16 octobre 2018

Espagne : un premier pas vers une union de la Gauche au pouvoir

Par Cécile Soubelet

Dans une Europe confrontée à la montée des populismes et aux injonctions d’austérité, le renouveau de la Gauche viendrait-il de la Péninsule ibérique ?

Après le Portugal dirigée par une union de partis de Gauche depuis 2015 (Parti socialiste portugais, Bloc de Gauche, Coalition Démocratique), l’Espagne a ouvert la semaine dernière un chemin vers un Gouvernement de coalition entre le Parti socialiste espagnol (PSOE) et la Gauche radicale (Podemos), menant à une orientation politique véritablement sociale.

Beaucoup les disaient difficilement rapprochables, voire irréconciliables. Et pourtant.

Le 11 octobre dernier, le chef du Gouvernement espagnol (PSOE) Pedro Sanchez, et le leader de la Gauche radicale (Podemos) Pablo Iglesias ont signé un accord pour le budget 2019. Bien plus qu’un accord budgétaire, il s’agit là d’une ouverture vers une union politique garantissant a priori le maintien de Sanchez jusqu’aux élections législatives mi-2020 et une alliance en vue des élections municipales et autonomes en 2019.

Peut-on y voir un accord de convictions ?
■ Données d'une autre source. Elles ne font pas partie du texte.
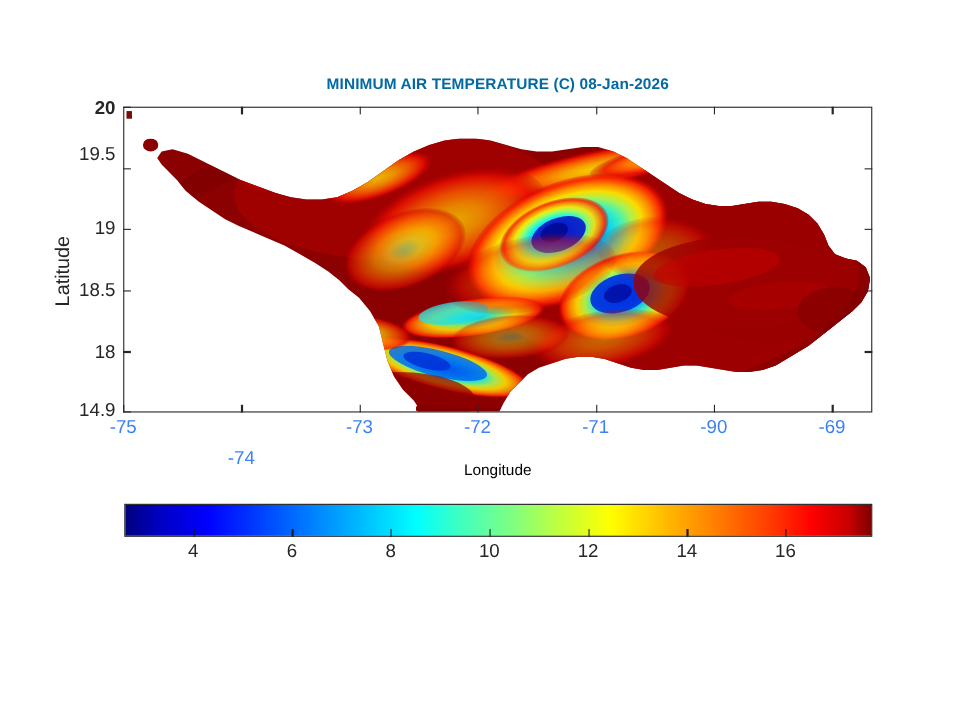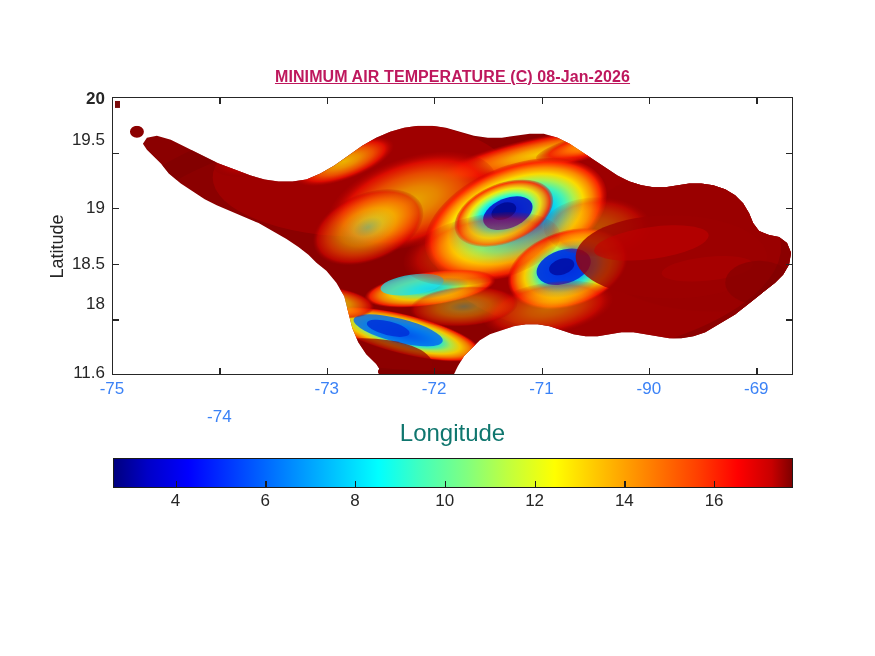--- a/index.html
+++ b/index.html
@@ -23,26 +23,25 @@
     background: #ffffff;
   }
 
   
   #chart-title {
     position: absolute;
     left: 112px;
     top: 68px;
     width: 681px;
     text-align: center;
-    font-size: 16px;
+    font-size: 14px;
     font-weight: bold;
     letter-spacing: 0.1px;
-    color: #be185d;
+    color: #0369a1;
     white-space: nowrap;
-    text-decoration: underline;
   }
 
   
   #axes-area {
     position: absolute;
     left: 112px;
     top: 97px;
     width: 681px;
     height: 278px;
     border: 1.3px solid #262626;
@@ -89,22 +88,22 @@
     white-space: nowrap;
   }
 
   
   #xlabel {
     position: absolute;
     left: 112px;
     top: 419px;
     width: 681px;
     text-align: center;
-    font-size: 24px;
-    color: #0f766e;
+    font-size: 14px;
+    color: #000000;
   }
   #ylabel {
     position: absolute;
     left: -23px;
     top: 236px;
     width: 160px;
     text-align: center;
     font-size: 18px;
     color: #262626;
     transform: rotate(-90deg);
@@ -374,22 +373,22 @@
   <div class="xticklabel" style="left:326.8px;top:379px;">-73</div>
   <div class="xticklabel" style="left:434.1px;top:379px;">-72</div>
   <div class="xticklabel" style="left:541.5px;top:379px;">-71</div>
   <div class="xticklabel" style="left:648.9px;top:379px;">-90</div>
   <div class="xticklabel" style="left:756.3px;top:379px;">-69</div>
 
   <div class="yticklabel" style="left:53px;width:52px;top:99px;font-weight:bold;">20</div>
   <div class="yticklabel" style="left:53px;width:52px;top:140px;">19.5</div>
   <div class="yticklabel" style="left:53px;width:52px;top:208.2px;">19</div>
   <div class="yticklabel" style="left:53px;width:52px;top:263.8px;">18.5</div>
-  <div class="yticklabel" style="left:53px;width:52px;top:304px;text-align:right;">18</div>
-  <div class="yticklabel" style="left:53px;width:52px;top:373px;">11.6</div>
+  <div class="yticklabel" style="left:53px;width:52px;top:320px;text-align:right;">18</div>
+  <div class="yticklabel" style="left:53px;width:52px;top:373px;">14.9</div>
 
   <div id="xlabel">Longitude</div>
   <div id="ylabel">Latitude</div>
 
   <div id="colorbar-wrap">
     <div id="colorbar-gradient"></div>
     <div class="cb-tick" style="left:9.2%;"></div>
     <div class="cb-tick" style="left:22.4%;"></div>
     <div class="cb-tick" style="left:35.6%;"></div>
     <div class="cb-tick" style="left:48.8%;"></div>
Stratégiquement, depuis son accession au pouvoir en juin, Sanchez et le PSOE savent qu’ils sont position de fragilité au niveau national, ne disposant pas de majorité au Parlement. Ils ne peuvent ainsi gouverner que grâce au soutien de Podemos et de partis basques et catalans.

Dans le même temps, ils sont également contraints à l’union au niveau local pour asseoir leur assise : des élections régionales anticipées viennent d’être décrétées en Andalousie pour début décembre, or il s’agit d’une région historique du PSOE désormais en ballotage au niveau local.

De l’autre côté, Podemos doit faire face à un vrai essoufflement depuis de nombreux mois avec une côte d’intention de vote dépassant peu les 15% au niveau national et une image écornée de plusieurs de ses leaders. Pire, tout mène à penser que les prochaines élections locales de 2019 signeront un très net recul de la Gauche radicale en Espagne au profit notamment de Ciudadanos.

Néanmoins, leur volonté respective de mener une politique résolument sociale après plus de 10 années d’austérité semble avoir permis de dépasser les anciens clivages.

Parmi les nombreuses mesures prévues dans ce projet de Budget 2019 on peut noter une hausse de plus de 20% du salaire minimum (de 736 à 900 euros mensuels), une augmentation de 40 % des aides à la dépendance et de 6,7 % du budget de la recherche, une indexation des retraites sur l’inflation, une réforme du marché de location immobilière en zones saturées, ou encore une taxe sur les transactions financières et une hausse d’impôts pour les contribuables gagnant plus de 130.000 euros par an.

Sous réserve que ce Budget soit soutenu par les nationalistes basques et les indépendantistes catalans, alliés du PSOE, il marquera une rupture sociale, économique et politique majeure, à l’antinomie de politiques d’austérité menées en Europe.

Cela n’est pas sans rappeler le modèle vertueux portugais. Grâce à une union décisive des partis de Gauche en 2015 qui a mis en place une politique sociale et anti-austérité offensive, elle a permis de réduire progressivement son déficit économique.

Bien plus, pour la première fois en 32 ans, cette force au pouvoir a remporté également les élections municipales en 2017, reléguant définitivement le centre droit dans l’opposition.